I’ve taken on new clients currently under care from another. All these clients are prescribed methylation supplements without a 23andMe or even basic MTHFR panel. Why is this happening? And then are there other leading indicators outside of genetic testing that reveal possible methylation problems?

Dr. Amy Nett: Technically we’re not covering methylation in this course, but I’ll just give you sort of a basic overview, and then if you want to follow up in more detail with Chris, maybe bring it up with him, and then I’m guessing methylation will eventually be a one-off course.

There are a lot of different approaches to treating methylation. For example, if you Ggoogle “methylation,” Amy Yasko comes up. I think she does a lot of the treatment based on genetics. She has found for her personally that she feels that having the genetic information alone is enough to provide treatment, so that is her approach. Again, you can all Ggoogle “Amy Yasko.” I think she has a PDF book that talks about her approach and the different mutations.

The other camp, so to speak, I would say one of the bigger names in that is probably Ben Lynch, and his company is Seeking Health. He actually approaches methylation from a functional perspective. For functional methylation, what you would be looking at is, how is the body actually methylating?

Ashley, if you’re asking if there are other indicators outside of genetic testing that reveal possible methylation problems, absolutely. Number one, look at the homocysteine level. If homocysteine is elevated above 8—or some might argue even above 7—that may indicate impaired methylation.

If you have a high MMA, methylmalonic acid—it’s an inverse marker of B12—or basically if you have markers for low B12 or folate, those could be potential indicators of methylation. You might find those either on a blood panel or on the Genova urine Organix Comprehensive test. Markers for low B vitamins can indicate methylation might not be running effectively.

We’re also going to be talking about the Precision Analytical hormone profile. We’re going to be talking mostly about the adrenals, I believe, in this course, but if you order the Precision Analytical complete hormone profile, you look at all of the estrogen metabolites, and you get a marker for methylation. You look at how the 2-hydroxyestrone is converted into 2-methoxyestrone. If you have slow conversion of that 2-hydroxyestrone, that indicates potentially decreased or low COMT-dependent methylation, so that’s another marker.

If you want to do direct functional methylation testing, we generally use the HDRI, Health Diagnostics and Research Institute, methylation panel. That gives you a look at the S-adenosylmethionine-to-S-adenosylhomocysteine ratio, or it gives you the measure of SAM to SAH, and then if you put that ratio together, that will give you an indication of methylation. You generally want that to be 4.5 or above, so if you see a low SAM-to-SAH ratio, that’s an indication. That test also gives you levels of a number of different folate metabolites, 5-methyltetrahydrofolate, so that can also give you information as to how you’re functionally methylating, because as you’re saying, genes alone are probably not indicative because you have to think, well, what does the exposome look like?
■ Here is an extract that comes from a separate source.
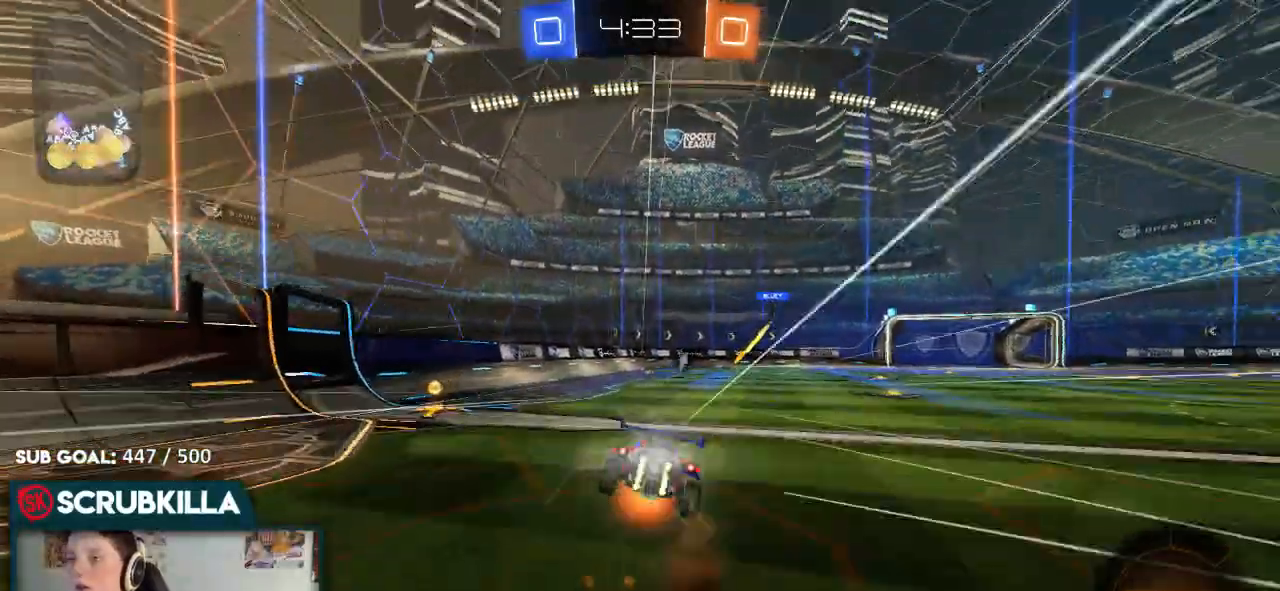
{"dt_ms": 500, "buttons": ["X", "R2"], "left_stick": "up-right", "right_stick": "center", "events": [[100, "A", "up"], [100, "B", "up"], [200, "Y", "down"], [267, "Y", "up"], [467, "X", "down"]]}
What do the epigenetics look like?

Ben Lynch, who is in this camp of you want to treat based on functional methylation, not based on genetics, he has said he has the homozygous MTHFR SNP, and he did methylation support, he felt some benefit, but now it’s at the point where, in general, when he’s managing his stress and his diet well, he doesn’t need that additional methylation support. What he does, and this is what I do also, is I’ll keep active forms of B vitamins around the house and things that I would use for methylation support, whether it’s phosphatidylcholine, maybe some detox support, like Seeking Health has the Liver Nutrients with milk thistle, lipoic acid, that sort of thing. When you have more stress in your life, when you are getting sick or you’re not sleeping well, that would be the time to take methylation support because any additional stress is going to be potentially draining your methylation cycle. That’s sort of the functional approach to treating methylation.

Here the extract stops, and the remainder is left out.